Acta Paediatr. 2007 Mar;96(3):464-5. doi: 10.1111/j.1651-2227.2007.00127.x.
A case of a 5-month-old infant with complete duplication of the right leg and ipsilateral renal agenesis is presented. There was also a duplicated scrotum, posterior urethral valves with hydronephrosis, abnormal pelvic bones, and a ventricular septal defect. Complete caudal duplication is exceedingly rare. Associated defects are common. Several aetiological theories have been proposed. Among them, an underlying polytopic (acro-renal) developmental field defect has been suggested. It best explains the specific findings in our patient. However, the aetiology of caudal duplication syndromes may be multifactorial. In the light of twinning theories, associated duplication of hindgut derivates should be suspected in similar cases. Further research is needed. The motor-skeletal functional outcome after leg duplication surgery is mostly favourable.

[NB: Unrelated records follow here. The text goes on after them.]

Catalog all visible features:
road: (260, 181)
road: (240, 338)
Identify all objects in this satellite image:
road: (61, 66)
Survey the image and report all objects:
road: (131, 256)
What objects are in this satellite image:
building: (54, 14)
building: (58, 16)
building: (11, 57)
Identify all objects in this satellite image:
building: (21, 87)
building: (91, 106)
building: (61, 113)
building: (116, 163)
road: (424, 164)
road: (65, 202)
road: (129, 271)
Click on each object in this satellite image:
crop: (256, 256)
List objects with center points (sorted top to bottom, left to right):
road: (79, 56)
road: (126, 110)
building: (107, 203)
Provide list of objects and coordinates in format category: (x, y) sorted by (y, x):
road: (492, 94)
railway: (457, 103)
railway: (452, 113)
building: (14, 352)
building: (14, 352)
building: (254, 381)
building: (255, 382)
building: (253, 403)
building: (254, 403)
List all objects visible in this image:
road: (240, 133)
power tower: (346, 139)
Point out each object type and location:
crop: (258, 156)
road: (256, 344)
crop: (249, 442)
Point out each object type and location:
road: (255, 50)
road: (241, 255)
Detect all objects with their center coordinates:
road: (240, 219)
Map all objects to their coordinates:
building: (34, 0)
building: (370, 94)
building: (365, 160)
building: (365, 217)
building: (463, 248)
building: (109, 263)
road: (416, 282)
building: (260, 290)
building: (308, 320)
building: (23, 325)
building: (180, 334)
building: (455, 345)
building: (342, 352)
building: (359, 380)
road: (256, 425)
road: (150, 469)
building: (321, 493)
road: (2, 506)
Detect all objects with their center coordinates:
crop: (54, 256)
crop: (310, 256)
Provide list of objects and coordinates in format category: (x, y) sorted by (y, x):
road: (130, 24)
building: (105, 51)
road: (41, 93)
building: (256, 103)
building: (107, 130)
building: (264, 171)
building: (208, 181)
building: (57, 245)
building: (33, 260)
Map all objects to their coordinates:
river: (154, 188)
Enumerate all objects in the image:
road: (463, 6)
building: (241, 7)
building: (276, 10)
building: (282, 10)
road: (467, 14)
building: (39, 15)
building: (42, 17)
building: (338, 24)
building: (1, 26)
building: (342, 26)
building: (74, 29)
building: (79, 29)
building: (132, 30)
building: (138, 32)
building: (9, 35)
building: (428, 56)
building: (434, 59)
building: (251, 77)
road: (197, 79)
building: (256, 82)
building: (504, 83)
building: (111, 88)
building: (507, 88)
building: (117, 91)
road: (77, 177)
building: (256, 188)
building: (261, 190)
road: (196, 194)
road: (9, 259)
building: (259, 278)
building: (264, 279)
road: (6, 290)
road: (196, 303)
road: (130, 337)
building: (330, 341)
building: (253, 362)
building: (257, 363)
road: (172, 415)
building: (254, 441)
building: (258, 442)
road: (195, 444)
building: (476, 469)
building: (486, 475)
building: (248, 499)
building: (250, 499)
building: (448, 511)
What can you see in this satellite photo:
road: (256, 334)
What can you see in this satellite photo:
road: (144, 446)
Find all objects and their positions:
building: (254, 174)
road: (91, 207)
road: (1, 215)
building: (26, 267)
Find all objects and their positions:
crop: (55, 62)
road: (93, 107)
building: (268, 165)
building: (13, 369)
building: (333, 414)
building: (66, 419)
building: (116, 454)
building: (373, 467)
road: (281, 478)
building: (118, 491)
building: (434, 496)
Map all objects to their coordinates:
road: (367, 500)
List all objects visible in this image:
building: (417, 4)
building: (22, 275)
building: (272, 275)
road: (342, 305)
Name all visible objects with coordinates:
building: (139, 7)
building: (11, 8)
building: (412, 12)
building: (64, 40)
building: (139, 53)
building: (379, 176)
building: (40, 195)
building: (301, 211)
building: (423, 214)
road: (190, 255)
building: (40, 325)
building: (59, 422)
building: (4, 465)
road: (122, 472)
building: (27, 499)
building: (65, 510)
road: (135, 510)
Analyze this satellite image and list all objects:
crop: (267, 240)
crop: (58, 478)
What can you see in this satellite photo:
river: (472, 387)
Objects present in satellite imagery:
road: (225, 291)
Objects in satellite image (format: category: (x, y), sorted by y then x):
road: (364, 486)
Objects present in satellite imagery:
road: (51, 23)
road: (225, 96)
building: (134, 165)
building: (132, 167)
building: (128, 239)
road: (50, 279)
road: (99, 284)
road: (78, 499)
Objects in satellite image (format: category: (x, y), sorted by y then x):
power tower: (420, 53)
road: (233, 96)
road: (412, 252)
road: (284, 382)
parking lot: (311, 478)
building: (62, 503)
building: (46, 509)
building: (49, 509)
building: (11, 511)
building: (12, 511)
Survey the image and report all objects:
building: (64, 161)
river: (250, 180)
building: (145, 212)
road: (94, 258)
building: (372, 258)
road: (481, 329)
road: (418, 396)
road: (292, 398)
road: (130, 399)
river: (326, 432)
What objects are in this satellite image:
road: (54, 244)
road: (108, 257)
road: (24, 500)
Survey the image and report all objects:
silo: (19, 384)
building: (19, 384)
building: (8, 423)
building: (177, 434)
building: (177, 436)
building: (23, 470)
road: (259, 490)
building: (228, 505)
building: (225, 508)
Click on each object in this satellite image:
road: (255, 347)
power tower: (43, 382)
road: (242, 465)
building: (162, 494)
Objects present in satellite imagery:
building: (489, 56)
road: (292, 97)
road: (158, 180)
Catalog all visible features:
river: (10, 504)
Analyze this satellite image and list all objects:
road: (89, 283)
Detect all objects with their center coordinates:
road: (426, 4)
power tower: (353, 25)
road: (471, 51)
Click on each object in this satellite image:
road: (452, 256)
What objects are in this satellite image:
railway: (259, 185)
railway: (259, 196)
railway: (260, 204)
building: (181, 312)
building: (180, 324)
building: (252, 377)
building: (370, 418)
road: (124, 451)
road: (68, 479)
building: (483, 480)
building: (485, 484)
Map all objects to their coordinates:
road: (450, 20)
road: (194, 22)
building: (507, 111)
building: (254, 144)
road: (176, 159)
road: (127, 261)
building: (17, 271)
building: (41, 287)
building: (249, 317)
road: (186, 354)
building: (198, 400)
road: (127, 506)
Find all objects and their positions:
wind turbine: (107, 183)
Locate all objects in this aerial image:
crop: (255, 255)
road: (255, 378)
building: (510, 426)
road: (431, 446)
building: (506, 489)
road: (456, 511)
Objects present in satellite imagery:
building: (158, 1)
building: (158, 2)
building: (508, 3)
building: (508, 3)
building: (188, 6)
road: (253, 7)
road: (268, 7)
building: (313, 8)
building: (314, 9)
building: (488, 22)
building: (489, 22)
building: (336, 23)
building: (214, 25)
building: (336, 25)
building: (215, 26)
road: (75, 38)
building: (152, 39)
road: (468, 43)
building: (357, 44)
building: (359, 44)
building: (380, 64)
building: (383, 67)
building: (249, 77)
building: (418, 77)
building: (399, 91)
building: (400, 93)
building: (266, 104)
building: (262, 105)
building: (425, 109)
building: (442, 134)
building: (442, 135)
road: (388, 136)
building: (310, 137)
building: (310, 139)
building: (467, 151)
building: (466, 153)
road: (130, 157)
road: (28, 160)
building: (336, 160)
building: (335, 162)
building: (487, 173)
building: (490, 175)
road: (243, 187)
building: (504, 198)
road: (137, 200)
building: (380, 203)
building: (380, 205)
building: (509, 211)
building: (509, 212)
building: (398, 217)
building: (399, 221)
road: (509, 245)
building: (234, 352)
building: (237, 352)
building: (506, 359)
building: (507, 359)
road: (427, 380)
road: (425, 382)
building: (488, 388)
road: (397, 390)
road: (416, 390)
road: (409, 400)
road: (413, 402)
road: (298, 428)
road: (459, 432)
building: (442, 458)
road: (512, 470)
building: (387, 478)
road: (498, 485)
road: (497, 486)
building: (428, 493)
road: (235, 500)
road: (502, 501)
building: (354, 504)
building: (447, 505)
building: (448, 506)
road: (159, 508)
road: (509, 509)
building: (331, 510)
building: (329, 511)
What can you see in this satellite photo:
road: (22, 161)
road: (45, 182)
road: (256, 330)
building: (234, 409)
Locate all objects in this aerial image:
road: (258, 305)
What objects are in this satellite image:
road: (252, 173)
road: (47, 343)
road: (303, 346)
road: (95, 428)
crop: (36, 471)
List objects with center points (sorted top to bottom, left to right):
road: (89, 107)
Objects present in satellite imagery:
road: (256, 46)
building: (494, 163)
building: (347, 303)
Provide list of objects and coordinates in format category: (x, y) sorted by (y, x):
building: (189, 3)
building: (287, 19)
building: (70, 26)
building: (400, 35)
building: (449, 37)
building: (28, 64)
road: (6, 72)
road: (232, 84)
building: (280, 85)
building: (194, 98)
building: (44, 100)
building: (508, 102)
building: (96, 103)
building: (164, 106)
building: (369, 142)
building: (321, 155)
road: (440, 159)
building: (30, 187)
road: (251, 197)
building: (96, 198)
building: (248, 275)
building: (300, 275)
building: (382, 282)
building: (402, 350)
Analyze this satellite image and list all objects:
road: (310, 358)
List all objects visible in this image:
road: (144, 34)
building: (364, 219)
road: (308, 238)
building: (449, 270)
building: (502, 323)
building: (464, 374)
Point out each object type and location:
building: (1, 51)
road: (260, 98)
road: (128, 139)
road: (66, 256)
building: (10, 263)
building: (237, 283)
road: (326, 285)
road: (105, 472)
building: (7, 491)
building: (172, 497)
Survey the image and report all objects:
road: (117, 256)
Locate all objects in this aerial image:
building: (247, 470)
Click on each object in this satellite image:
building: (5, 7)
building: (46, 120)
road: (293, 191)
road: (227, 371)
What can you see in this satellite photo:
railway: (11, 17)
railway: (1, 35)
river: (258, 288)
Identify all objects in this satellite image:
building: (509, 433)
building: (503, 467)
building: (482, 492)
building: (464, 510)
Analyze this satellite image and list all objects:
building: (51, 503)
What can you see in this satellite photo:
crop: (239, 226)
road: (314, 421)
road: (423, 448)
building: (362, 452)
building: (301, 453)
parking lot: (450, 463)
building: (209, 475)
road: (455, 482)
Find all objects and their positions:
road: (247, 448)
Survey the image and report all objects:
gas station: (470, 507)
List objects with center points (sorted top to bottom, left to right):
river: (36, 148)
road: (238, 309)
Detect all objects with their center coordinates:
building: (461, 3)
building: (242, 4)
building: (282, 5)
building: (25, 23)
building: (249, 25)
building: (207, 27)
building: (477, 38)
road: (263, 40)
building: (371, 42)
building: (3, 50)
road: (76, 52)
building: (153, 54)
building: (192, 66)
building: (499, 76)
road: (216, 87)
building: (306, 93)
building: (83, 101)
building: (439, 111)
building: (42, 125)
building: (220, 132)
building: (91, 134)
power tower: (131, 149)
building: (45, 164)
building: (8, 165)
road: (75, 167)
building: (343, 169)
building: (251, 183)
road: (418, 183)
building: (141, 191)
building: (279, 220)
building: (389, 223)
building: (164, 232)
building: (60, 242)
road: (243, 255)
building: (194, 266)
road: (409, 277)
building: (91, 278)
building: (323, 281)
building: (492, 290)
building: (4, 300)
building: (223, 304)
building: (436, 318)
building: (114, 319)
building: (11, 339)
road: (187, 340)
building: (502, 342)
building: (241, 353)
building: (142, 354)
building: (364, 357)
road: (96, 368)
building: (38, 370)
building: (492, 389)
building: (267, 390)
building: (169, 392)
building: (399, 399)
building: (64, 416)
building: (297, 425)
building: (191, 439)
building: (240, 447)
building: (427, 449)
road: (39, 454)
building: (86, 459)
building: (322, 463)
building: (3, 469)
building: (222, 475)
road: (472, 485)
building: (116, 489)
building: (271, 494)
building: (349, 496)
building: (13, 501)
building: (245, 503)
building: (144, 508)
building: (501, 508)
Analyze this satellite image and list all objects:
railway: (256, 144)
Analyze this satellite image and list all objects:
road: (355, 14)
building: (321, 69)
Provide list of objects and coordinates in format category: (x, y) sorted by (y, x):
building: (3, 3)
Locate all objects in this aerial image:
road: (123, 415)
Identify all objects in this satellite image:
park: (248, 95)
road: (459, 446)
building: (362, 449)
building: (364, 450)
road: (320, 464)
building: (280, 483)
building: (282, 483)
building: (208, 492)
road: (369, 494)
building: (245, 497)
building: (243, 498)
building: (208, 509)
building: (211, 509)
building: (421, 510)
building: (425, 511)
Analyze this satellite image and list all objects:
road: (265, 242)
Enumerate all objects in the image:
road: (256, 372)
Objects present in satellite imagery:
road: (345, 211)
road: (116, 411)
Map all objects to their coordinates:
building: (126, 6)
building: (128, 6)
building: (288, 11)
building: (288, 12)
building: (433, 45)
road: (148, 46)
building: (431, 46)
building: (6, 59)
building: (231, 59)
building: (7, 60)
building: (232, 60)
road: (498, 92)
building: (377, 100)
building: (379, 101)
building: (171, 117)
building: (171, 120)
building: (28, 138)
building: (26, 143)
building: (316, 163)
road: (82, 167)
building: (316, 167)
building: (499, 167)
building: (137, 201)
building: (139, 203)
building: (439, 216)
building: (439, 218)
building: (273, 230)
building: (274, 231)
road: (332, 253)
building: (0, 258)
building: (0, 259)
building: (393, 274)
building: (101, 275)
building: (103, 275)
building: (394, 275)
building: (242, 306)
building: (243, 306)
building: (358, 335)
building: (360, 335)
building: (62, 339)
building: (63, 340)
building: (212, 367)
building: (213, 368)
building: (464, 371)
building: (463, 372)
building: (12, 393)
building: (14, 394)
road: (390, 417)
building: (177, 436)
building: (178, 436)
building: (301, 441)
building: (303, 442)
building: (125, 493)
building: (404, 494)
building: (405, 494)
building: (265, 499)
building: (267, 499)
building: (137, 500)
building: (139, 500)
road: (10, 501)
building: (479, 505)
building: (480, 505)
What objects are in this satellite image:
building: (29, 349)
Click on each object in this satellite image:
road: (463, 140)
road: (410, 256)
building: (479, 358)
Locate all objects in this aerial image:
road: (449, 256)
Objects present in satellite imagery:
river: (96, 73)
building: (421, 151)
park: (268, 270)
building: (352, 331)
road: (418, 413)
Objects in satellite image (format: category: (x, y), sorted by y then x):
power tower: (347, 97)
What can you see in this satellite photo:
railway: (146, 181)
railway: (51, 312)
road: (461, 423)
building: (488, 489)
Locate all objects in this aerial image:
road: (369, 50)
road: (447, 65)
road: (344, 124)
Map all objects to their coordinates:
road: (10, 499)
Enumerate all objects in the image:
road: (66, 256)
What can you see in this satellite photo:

A case of complete unilateral leg duplication with ipsilateral renal agenesis is presented. It appears to support the theory of a polytopic developmental field defect.
本文报告了一例5个月大的婴儿,其右腿完全重复且同侧肾缺如。此外,还有阴囊重复、后尿道瓣膜伴肾积水、骨盆骨骼异常以及室间隔缺损。完全性尾端重复极为罕见。相关缺陷很常见。已经提出了几种病因学理论。其中,一种潜在的多部位(肢-肾)发育场缺陷被提出。这最能解释我们患者的具体发现。然而,尾端重复综合征的病因可能是多因素的。根据双胎理论,在类似病例中应怀疑后肠衍生物的相关重复。需要进一步研究。腿部重复手术后的运动-骨骼功能结果大多良好。
本文报告了一例完全性单侧腿部重复伴同侧肾缺如的病例。这似乎支持多部位发育场缺陷理论。